Epithelial-mesenchymal transition (EMT) in vulvar cancer with and without inguinal lymph node metastases
During process of invasion cancer cells may usurp a normal embryological process, epithelial-mesenchymal transition (EMT), as a means of acquiring migratory capacity (Stewart & Mccluggage 2013). The knowledge of EMT in vulvar cancer is very limited (Rodrigues et al. 2013), especially in comparing cases with and without inguinal metastatic disease.
15 cases with and 15 cases without inguinal metastatic disease were obatiend from our vulval cancer registry. Representative tumor block was immunohistochemically satined against vimentin, p53 and cyclin D1.
An immunoreactive score (IRS) was calculated by summarizing the percent of positive stained cells and their staining intensity. Staining intensity (SI) was scores as weak, moderate and strong. The percent of positive stained tumor cells at the front of invasion was scored as 0 = 0% positive stained tumor cells, 1 = 1% positive cells, 2 = 2- < 10% positive cells,3 = 10- < 33% positive cells, 4 = 33- < 66% positive cells, 5 = 66 – 100% positive cells. The median values of IRS in the group with and without metastatic disease were compared for statistical analyses. The zonal staining comparing the front of invasion and centre of the tumor was evaluated as well. Additionally the pattern of invasion and the grade of peritumoral desmoplastic change (DSR) and peritumoral inflammatory response (PER) was compared within the cases with and without pelvic lymph node involvement.
There was a pronounced staining at the front of invasion within the tumor cells for vimentin and cyclin D1. But there were no differences in IRS when cases with and without inguinal lymph node metastases were compared.

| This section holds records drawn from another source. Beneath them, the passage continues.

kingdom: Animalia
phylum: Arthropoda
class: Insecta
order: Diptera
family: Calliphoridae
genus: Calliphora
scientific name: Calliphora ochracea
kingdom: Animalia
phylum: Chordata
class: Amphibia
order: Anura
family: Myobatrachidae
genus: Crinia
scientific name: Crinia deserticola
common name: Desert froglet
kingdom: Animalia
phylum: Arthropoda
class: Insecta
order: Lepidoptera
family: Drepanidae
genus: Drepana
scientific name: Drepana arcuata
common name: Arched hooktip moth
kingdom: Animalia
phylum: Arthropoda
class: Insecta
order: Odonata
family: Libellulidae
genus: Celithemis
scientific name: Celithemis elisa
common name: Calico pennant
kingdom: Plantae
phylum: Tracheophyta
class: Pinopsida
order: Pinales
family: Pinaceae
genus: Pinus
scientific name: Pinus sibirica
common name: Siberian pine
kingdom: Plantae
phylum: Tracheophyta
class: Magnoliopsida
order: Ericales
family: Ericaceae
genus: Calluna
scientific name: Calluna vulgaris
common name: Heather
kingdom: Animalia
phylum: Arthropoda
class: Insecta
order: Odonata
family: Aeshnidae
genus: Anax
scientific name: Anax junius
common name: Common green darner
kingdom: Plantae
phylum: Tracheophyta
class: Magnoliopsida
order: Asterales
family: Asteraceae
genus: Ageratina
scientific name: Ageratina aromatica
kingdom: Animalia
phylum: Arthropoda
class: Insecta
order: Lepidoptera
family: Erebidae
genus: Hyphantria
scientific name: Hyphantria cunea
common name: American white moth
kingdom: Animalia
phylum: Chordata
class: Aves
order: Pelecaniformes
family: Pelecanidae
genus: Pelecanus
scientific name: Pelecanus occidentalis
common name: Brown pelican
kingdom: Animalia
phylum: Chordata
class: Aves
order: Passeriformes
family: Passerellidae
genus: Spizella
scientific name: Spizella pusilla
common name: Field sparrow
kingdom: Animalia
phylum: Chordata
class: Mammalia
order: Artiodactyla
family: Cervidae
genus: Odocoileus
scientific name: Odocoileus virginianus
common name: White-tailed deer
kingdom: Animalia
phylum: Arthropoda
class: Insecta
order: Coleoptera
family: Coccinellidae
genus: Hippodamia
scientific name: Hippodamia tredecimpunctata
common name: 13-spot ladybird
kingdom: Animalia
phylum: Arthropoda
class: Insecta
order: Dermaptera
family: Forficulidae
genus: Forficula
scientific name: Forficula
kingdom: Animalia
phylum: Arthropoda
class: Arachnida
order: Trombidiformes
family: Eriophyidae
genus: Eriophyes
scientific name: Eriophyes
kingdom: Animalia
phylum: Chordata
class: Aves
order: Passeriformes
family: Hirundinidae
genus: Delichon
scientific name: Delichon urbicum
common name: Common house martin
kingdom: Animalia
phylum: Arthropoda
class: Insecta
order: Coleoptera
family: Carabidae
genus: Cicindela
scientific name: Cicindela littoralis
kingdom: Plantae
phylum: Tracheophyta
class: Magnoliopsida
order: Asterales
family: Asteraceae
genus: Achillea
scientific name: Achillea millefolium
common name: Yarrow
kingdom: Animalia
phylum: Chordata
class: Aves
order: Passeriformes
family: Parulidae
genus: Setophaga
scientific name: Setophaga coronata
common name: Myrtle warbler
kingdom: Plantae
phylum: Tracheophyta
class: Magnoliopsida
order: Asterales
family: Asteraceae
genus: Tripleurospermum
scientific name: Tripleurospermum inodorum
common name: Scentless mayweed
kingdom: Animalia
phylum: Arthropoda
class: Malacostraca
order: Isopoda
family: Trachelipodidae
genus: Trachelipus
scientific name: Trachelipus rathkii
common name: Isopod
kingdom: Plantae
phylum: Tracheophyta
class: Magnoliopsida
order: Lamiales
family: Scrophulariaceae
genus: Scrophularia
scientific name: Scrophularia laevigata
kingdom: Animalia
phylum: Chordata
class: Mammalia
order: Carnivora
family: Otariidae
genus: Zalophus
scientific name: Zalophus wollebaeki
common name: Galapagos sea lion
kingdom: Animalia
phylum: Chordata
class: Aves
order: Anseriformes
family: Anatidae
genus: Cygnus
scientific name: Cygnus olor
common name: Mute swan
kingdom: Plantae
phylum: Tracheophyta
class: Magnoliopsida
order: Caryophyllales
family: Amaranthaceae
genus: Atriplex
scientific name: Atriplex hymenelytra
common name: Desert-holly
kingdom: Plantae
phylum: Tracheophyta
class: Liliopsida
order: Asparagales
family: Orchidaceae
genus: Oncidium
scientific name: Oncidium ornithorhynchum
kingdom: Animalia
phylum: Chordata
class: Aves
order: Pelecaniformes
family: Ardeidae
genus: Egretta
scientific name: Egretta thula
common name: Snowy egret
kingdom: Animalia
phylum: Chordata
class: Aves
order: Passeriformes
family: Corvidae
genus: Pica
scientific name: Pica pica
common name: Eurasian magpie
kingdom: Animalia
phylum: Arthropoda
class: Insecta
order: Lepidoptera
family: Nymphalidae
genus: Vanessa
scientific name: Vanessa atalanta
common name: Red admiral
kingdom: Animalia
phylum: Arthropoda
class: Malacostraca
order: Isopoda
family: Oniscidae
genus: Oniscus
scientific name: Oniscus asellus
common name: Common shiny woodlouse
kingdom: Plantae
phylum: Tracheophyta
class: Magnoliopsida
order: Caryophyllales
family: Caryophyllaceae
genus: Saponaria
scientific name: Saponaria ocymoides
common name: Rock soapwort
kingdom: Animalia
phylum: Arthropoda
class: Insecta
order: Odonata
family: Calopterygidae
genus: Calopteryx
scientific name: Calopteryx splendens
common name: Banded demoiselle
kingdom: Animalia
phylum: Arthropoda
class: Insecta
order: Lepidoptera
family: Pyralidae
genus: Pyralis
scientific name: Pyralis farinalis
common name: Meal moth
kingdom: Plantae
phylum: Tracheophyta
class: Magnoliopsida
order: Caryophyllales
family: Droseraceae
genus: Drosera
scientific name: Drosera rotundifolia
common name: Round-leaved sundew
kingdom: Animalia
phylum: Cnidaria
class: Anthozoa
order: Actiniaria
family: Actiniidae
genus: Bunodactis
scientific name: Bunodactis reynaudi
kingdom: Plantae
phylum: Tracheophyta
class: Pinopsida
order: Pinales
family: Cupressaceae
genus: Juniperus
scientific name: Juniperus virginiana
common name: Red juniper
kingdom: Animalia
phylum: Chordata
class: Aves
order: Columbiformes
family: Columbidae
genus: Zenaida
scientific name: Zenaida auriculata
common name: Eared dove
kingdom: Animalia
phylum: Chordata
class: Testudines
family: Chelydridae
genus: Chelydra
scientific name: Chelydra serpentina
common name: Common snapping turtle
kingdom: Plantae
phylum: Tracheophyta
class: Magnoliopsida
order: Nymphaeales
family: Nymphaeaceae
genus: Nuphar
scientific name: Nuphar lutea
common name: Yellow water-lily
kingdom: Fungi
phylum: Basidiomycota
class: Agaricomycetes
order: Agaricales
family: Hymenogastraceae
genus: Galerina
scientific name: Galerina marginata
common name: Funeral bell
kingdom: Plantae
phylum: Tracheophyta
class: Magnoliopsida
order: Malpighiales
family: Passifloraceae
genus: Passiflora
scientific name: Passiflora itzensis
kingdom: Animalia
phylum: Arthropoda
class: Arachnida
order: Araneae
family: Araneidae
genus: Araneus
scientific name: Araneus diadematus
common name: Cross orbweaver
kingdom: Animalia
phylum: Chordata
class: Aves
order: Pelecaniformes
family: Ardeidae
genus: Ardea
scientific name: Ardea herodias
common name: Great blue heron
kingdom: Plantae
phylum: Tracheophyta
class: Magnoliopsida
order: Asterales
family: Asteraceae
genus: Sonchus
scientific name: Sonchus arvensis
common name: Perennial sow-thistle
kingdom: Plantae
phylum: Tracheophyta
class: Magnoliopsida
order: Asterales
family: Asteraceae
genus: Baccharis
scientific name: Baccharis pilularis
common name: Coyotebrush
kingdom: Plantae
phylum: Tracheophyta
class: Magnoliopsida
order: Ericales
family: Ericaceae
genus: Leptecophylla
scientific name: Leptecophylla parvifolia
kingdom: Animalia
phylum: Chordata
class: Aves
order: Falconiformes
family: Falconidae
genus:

The median IRS-values were for vimentin 2.5 for pN0 versus 4 for pN+ (p = 0.87), for p53 6 for pN0 versus 6.5 for pN+ p = 0.93) and for cyclin D1 5 for pN0 versus 7 for pN+ (p > 0.05). There were no differences in the pattern of invasion (spray-like versus finger-like) between the cases with and without inguinal lymph node involvement (p = 0.1), as was for DES (p = 0.1) and PER (p = 0.28).
Conclusions: EMT occurs in vulva cancer and may be highlighted by different staining for vimentin, p53 and cyclin D1 at the front of invasion. There were no differences in EMT and peritumoral stromal remodelling as well as for tumor cell dissociation analysing cases with and without inguinal lymph node metastases.